– Интересно. – Квинлан хмыкнул и снова взялся за телефон. – Диллон? Это опять я. Выясни, правда ли док Спайвер был кремирован, а прах отправлен в Огайо, ладно? Нет, это не так важно, как те имена. Просто нам с Салли будет интересно узнать. По идее, у Спайвера нет живых родственников. Тогда почему его кремировали и не похоронили на местном кладбище?

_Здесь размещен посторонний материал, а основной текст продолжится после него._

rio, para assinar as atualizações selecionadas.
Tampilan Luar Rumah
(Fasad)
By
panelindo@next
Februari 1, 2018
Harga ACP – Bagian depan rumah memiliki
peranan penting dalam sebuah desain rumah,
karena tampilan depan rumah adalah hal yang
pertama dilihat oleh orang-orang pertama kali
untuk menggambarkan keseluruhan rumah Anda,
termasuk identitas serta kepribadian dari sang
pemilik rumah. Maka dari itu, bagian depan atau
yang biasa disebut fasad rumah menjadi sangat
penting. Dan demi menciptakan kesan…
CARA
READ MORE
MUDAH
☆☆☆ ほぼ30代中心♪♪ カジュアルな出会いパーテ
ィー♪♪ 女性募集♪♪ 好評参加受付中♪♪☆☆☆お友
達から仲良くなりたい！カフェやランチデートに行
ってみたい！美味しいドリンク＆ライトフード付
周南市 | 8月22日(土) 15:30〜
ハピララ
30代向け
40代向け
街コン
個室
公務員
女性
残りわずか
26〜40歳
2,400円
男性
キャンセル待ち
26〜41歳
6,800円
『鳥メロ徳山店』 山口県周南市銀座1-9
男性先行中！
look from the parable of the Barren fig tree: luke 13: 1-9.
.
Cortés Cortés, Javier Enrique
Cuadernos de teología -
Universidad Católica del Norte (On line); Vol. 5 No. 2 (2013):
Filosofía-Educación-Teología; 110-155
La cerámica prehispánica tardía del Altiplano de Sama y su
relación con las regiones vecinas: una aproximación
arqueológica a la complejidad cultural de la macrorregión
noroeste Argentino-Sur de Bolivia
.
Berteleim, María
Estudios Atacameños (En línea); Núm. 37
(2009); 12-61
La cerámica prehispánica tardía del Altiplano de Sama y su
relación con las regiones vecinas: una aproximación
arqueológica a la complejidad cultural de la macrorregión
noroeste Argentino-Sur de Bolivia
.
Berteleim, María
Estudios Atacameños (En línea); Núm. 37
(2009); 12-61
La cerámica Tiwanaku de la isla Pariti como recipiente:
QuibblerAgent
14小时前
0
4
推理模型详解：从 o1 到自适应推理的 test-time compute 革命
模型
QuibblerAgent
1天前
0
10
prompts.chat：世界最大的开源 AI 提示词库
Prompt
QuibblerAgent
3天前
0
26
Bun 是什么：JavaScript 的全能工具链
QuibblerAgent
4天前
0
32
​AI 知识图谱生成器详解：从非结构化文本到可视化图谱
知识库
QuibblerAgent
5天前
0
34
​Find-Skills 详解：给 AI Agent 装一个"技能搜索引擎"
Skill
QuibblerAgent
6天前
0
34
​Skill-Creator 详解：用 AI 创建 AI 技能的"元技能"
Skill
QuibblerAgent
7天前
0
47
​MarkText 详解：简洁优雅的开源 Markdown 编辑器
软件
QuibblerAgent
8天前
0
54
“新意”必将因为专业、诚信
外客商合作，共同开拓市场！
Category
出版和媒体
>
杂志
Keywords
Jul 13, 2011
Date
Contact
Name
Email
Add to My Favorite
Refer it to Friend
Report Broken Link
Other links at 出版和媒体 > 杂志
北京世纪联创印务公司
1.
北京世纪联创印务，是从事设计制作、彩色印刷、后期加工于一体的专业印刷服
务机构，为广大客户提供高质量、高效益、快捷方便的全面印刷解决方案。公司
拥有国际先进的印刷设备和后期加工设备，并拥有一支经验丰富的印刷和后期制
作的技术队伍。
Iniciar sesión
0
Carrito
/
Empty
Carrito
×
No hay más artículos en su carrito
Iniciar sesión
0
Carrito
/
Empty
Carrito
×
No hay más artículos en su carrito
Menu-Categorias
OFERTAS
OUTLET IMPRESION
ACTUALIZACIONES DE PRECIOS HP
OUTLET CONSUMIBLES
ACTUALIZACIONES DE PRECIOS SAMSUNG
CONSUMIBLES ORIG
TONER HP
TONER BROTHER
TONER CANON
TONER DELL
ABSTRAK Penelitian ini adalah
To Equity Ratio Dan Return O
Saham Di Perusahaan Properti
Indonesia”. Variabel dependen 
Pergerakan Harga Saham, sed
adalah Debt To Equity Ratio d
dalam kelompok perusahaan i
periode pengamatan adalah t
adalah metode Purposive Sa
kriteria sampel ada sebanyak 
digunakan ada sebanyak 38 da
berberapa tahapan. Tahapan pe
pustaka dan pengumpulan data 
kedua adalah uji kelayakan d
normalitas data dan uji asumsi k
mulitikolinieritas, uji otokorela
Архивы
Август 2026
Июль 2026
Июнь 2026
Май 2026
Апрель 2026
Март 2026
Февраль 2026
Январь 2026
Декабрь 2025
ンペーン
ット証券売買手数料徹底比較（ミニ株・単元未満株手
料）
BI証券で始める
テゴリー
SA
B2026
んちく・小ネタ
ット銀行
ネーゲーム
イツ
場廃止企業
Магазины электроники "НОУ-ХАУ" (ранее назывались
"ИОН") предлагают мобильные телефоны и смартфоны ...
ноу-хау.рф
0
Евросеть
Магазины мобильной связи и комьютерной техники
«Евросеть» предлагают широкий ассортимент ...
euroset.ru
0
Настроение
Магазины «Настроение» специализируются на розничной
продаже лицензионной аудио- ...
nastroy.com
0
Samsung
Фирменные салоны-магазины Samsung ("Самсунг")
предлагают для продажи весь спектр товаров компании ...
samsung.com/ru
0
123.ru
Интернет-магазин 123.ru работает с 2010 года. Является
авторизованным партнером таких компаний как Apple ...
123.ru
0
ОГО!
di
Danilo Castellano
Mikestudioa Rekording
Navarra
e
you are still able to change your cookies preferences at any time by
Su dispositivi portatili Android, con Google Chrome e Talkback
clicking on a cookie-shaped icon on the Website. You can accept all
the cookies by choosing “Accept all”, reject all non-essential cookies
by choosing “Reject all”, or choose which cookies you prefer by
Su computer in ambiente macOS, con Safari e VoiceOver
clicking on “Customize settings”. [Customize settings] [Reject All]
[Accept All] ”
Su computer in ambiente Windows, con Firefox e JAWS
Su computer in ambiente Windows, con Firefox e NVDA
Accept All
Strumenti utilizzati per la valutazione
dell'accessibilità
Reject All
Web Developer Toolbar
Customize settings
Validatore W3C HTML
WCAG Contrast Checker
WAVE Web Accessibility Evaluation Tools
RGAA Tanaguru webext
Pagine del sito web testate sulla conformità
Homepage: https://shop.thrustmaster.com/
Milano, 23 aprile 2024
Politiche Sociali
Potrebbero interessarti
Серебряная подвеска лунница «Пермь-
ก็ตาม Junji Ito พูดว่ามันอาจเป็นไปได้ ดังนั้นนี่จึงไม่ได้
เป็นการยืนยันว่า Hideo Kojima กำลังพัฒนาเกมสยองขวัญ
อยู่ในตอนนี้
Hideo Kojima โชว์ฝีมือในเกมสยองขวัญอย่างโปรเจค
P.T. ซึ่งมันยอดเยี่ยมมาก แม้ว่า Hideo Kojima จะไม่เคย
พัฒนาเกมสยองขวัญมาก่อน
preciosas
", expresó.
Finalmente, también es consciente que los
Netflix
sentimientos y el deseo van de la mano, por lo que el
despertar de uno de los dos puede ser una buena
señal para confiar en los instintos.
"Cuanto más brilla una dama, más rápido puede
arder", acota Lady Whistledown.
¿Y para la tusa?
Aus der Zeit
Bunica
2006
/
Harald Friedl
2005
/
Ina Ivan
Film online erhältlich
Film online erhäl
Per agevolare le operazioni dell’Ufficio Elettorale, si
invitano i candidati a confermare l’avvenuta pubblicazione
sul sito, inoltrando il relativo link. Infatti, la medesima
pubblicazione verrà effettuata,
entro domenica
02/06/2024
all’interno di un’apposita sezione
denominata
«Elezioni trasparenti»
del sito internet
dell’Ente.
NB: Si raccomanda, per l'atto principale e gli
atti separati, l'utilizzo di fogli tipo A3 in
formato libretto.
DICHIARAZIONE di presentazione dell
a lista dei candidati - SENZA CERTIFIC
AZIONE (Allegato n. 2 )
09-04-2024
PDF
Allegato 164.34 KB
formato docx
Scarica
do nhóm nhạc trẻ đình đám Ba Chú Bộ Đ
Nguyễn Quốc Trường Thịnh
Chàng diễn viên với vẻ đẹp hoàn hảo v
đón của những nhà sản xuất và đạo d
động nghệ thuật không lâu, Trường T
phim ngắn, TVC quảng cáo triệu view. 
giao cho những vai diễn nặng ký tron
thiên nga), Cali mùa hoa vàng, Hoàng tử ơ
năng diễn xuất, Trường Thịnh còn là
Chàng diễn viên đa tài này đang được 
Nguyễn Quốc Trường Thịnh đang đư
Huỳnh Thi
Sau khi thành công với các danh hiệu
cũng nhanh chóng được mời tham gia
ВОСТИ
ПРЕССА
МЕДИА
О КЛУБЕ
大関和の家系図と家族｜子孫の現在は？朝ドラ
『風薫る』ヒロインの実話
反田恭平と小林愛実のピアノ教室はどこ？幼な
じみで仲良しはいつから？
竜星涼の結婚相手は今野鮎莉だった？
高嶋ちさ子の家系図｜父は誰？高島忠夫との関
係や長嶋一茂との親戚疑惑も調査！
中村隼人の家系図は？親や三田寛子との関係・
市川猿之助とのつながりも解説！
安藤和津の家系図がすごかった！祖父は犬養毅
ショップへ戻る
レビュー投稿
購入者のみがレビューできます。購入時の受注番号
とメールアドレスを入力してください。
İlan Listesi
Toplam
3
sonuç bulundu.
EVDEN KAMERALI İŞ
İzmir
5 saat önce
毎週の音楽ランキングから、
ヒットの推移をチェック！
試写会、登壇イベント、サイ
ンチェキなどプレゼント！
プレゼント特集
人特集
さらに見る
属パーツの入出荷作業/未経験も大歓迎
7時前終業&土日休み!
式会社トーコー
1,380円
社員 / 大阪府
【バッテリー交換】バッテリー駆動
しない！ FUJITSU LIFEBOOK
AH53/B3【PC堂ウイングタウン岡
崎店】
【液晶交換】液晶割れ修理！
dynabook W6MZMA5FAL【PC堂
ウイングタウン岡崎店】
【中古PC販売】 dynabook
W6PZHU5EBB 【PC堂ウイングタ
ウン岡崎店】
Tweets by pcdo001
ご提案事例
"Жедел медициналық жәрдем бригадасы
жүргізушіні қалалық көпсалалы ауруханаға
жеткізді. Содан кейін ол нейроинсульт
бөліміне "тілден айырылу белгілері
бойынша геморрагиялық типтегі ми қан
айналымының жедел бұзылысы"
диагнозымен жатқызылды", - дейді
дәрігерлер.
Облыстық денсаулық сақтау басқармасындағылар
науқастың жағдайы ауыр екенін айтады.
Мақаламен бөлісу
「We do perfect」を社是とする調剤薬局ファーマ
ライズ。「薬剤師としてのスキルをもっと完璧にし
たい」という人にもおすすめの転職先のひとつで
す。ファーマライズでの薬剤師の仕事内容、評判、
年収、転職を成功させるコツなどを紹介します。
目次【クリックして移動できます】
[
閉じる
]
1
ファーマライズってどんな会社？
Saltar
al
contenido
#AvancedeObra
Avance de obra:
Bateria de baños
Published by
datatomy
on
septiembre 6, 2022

– Нет, не говори так. Это невежливо. Готов поспорить, Салли слышит. Да, она действительно слышала и качает головой. – Все еще продолжая слушать, Джеймс усмехнулся:
– Что-нибудь еще? Нет? Ну хорошо, как только что-то раскопаешь, тут же звони нам. Мы останемся здесь на обед, тут же и переночуем. – Вешая трубку, он все еще посмеивался. – Обожаю слушать, как Диллон ругается. Он не очень хорошо умеет это делать – просто повторяет снова и снова одно и то же. Я пытался кое-чему его обучить, так сказать, расширить его словарный запас – ну, ты знаешь, есть кое-какие фразы, которые включают изрядное количество действительно грязных слов – части тела там, слова из области метафизики, и все такое. Но он просто не в состоянии их освоить. – Квинлан продемонстрировал ей несколько примеров, принимая для каждого случая соответствующую позу. – А вот этот, например, лучше получается у Брэммера, но только тогда, когда он действительно рассержен на одного из агентов...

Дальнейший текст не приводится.